Government should introduce contracts for difference


March 23, 2016





March 23, 2016




Bulgaria is to let go of the single buyer model of its regulated electricity market, energy minister Temenuzhka Petkova said during an energy conference held in Sofia on March 22. She also spoke about the improvements at the public supplier – the National Electricity Company (NEK), which is subject, along with its parent structure – the Bulgarian Energy Holding (BEH), of an analysis by the World Bank, portal reported.

Tony Thompson, permanent representative of the World Bank for Bulgaria, who was also among the speakers at the event organized by Economedia, said that the analysis is commissioned by the Bulgarian energy ministry and the state-run BEH. He went on to precise some of the major conclusions.

The World Bank is to recommend that all power plants managed by BEH sell their electricity at the recently established Independent Bulgarian Energy Exchange (IBEX), another BEH subsidiary. The IBEX currently has only a day-ahead platform. Thompson also said the single buyer model should be replaced by contracts for difference (CFD), stressing that this scheme has gained the approval of the United Kingdom and Finland in terms of financing renewables in liberalized markets, while Poland has been using CFD for covering the differences under existing power purchase agreements (PPAs) with coal power plants.

The forum was focused on challenges before the energy market liberalization, steps towards the liberalization of the gas market and the influence of the European climate policy on the Bulgarian energy sector, Focus Information Agency reported.

Minister Petkova explained that there are 32 participants at IBEX, 95% of which were active every day, and over 100 certified traders. “BEH will boost the capital of the Independent Bulgarian Energy Exchange so as to buy a platform for trade under long-term contracts. It will start functioning in July 2016, while a platform for trade within the day will be launched in the beginning of 2017,” she added.

On daily basis, the Independent Bulgarian Energy Exchange trades around 7.5 GWh, Petkova said.
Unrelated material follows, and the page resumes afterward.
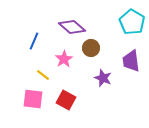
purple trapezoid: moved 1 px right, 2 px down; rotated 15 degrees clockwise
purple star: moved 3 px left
The most responsible challenge in the process of transition to full liberalization is the protection of the vulnerable consumers, she stressed and added criteria are being developed to provide protection to households. “Before launching the transition to full liberalization of the energy market in Bulgaria, the most important was to provide financial stability in the sector through unpopular measures. One year after the legislative amendments, we can see the results. Last year the tariff deficit of the National Electricity Company was BGN 586 million (EUR 299.5 million), while now it is BGN 221 million. For the first time NEK realises positive result from its regulatory activity,” the minister explained.